A l’heure où WITCHCRAFT vient de livrer un sixième album studio relativement pénible (proche du pas de côté « Time », un effort acoustique qui voit Magnus Pelander sonder les abîmes de la dépression), le bilan de la décennie passée nous ramène à l’essentiel, à savoir un « Legend » portant bien mieux son titre que le tout récent « Black Metal ».

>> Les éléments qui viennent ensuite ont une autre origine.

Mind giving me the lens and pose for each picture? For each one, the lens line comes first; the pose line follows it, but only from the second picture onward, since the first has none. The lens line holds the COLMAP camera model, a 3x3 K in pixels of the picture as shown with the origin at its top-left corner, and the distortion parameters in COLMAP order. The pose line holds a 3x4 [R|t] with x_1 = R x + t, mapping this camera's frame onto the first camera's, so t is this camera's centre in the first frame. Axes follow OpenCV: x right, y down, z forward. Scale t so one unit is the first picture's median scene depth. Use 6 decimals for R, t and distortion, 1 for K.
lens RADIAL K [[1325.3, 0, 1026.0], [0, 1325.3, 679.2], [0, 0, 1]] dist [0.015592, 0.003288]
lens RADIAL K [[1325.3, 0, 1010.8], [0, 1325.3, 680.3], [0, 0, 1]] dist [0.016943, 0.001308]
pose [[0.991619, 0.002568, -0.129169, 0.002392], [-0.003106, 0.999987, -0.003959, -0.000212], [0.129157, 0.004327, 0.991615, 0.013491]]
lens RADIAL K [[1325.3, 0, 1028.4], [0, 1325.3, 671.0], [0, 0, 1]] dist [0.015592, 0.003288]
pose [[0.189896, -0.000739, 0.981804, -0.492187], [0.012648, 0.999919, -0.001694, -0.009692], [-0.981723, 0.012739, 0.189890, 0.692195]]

Unique en son genre, comme tous les albums de WITCHCRAFT, « Legend » voit les Suédois injecter une forte dose de heavy metal traditionnel dans leur formule doom évolutive, Magnus Pelander délaissant ici la guitare pour se concentrer sur le chant ; le résultat, bluffant de maîtrise et de sensibilité, justifie à lui seul la place au panthéon des meilleurs albums de la période. Habité comme jamais le Magnus, sa performance au Hellfest 2013 restant l’une des plus électrisante qu’il m’ait été donné de voir. Baignées d’une constante mélancolie, les lignes en(chant)eresses du frontman balancent entre délicieuses complaintes (« Dystopia ») et démonstration de puissance (« White Light Suicide »). Des refrains absolument délectables (« An Alternative To Freedom » donne la chair de poule), qui tranchent souvent avec la noirceur des propos tenus par cet incroyable chanteur.

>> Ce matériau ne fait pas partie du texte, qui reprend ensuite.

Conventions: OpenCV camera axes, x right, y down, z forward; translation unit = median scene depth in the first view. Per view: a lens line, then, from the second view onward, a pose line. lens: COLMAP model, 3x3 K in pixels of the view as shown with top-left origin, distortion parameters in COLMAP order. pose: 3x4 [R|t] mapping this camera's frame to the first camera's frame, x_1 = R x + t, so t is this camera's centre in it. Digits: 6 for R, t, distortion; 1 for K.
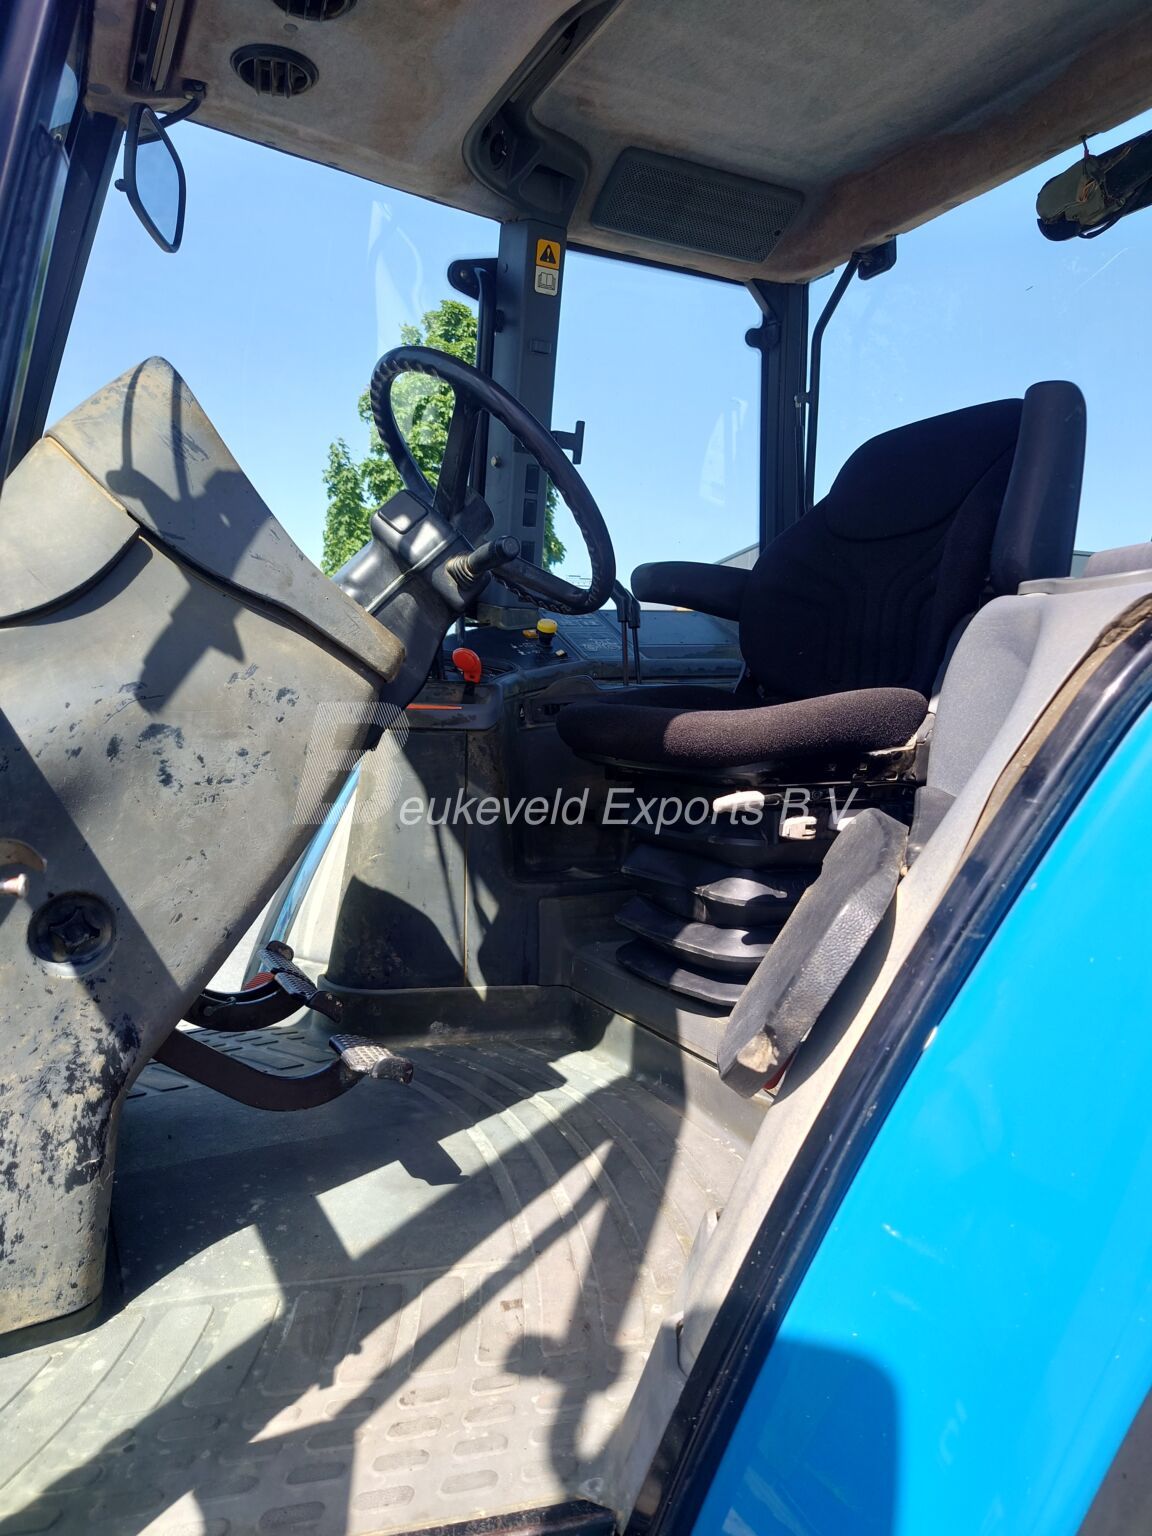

Propulsé par le meilleur line-up dont WITCHCRAFT n’ait jamais disposé (Oscar Johansson des TRUCKFIGHTERS derrière le kit, les excellents Tom Jondelius et Simon Solomon à la six cordes), « Legend » hausse considérablement le niveau technique par rapport à un
« The Alchemist » plus DIY et brut de décoffrage. Bien plus puissant (ces frappes de mule sur « Deconstruction » et « Ghosts House » !) et mélodique (le break spectral sur « Ghosts House »), ce 4ème full length tient tout bonnement du rêve éveillé, quand bien même le groupe sacrifie en partie à la sacro-sainte tradition de l’enregistrement vintage.

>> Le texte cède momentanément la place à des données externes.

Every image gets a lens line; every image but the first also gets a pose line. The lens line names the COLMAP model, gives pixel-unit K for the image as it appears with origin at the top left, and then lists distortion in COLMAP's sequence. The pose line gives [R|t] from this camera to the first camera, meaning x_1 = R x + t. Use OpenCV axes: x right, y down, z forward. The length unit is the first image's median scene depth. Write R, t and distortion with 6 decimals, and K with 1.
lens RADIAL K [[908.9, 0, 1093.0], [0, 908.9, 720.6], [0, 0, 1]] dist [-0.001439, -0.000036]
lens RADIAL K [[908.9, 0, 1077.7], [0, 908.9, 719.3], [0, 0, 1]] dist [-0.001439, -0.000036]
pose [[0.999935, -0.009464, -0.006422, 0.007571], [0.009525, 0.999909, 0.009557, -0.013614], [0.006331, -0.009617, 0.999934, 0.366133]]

Jens Bogren, ça doit quand même vous parler un minimum non ? Aux manettes chez OPETH, ENSLAVED ou encore KATATONIA, le célèbre producteur ajoute ici un chef d’œuvre à son palmarès, aux côtés d’un « Viva Emptiness » ou d’un « Axioma Ethica Odini ». Et si WITCHCRAFT a toujours recours pour moitié à du matériel vintage pour enregistrer, ce fifty/fifty creuse un fossé entre « Legend » et ses précurseurs en termes de rendu sonore. Certains pourront le regretter mais à mon sens, l’orientation heavy prise sur « Flag Of Hate » (non, chassez KREATOR de votre esprit) et « It’s Not Because Of You » le justifie largement, d’autant que la paire Jondelius/Solomon se fend à intervalles réguliers de soli de grande classe.
Et le doom dans tout ça ? Si les amateurs du genre préfèreront le moins abouti « Nucleus », WITCHCRAFT signe avec « Dead End » une pièce de choix, particulièrement envoûtante en live, qui préfigure l’orientation stylistique prise sur son successeur. Puissant, racé et régulièrement touché par la grâce, « Legend » relève du tour de force émotionnel même si, au regard d’un parcours aussi heurté qu’intrigant, il paraît évident qu’il restera un coup isolé dans la carrière de WITCHCRAFT. Neuf ans après sa genèse, cela ne fait que renforcer son caractère indispensable et intemporel.